Матвей посмотрел с укоризной и ненавистью на образа. Плюнул в их сторону и повернул иконы лицом к стене.
– Нет от вас никакой заступы. Сперва, жена, затем я, теперь дочка... Если и есть ты, Господь, то совсем не добрый...
Он прошел в комнату Веры. Увидев ее страдания, молча, снял шапку и упал на колени.
– Прости! Прости, родная! Это я во всем виноват! Я.
Вера его не слышит. У нее в ушах шум, в голове пелена. Она и сама не знает, кто теперь и жива ли. Матвей дотронулся до ее лица, огладил ласково, прижал к себе.

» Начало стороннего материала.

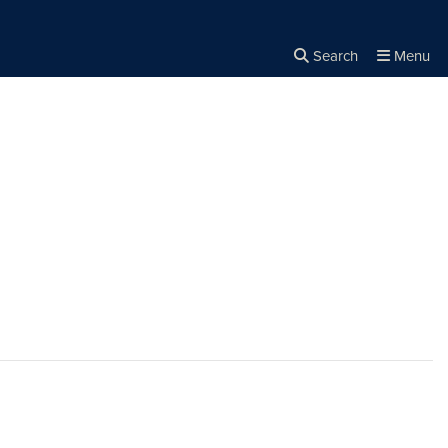
Search
Menu
Close the
×
Search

– Ничего, дочь! Ничего. Меня тоже никто не спросил, когда на войну помирать отправляли. И мать твоя не по своей воле голодная работала задарма круглые сутки, через чего и преставилась. Видно такова наша мужицкая доля. Ничего не поделаешь. Судьба. Зато у меня есть ты, а у тебя я. Разве это мало? Проживем. Еще и счастье увидим. Я тебе обещаю...
Осенью, в самый грибной сезон, Вера родила. Две замечательные девочки. Старшую, она появилась на час раньше, назвали Алевтина. Младшую величают Варвара. К тому сроку, как родить, имена уже были заготовлены. Макар не посмотрел, что назвали не по святцам. Очень уж обижен он на того Бога, что посылает людям одни несчастья, причем совсем незаслуженные.
За повитуху был отец. Он очень удивился числу и размеру малышек. Такого чуда, когда рождение близнецов, в их местности прежде не бывало. Они до сих пор скрывали от общества беременность Веры, боясь порицания и презрения односельчан.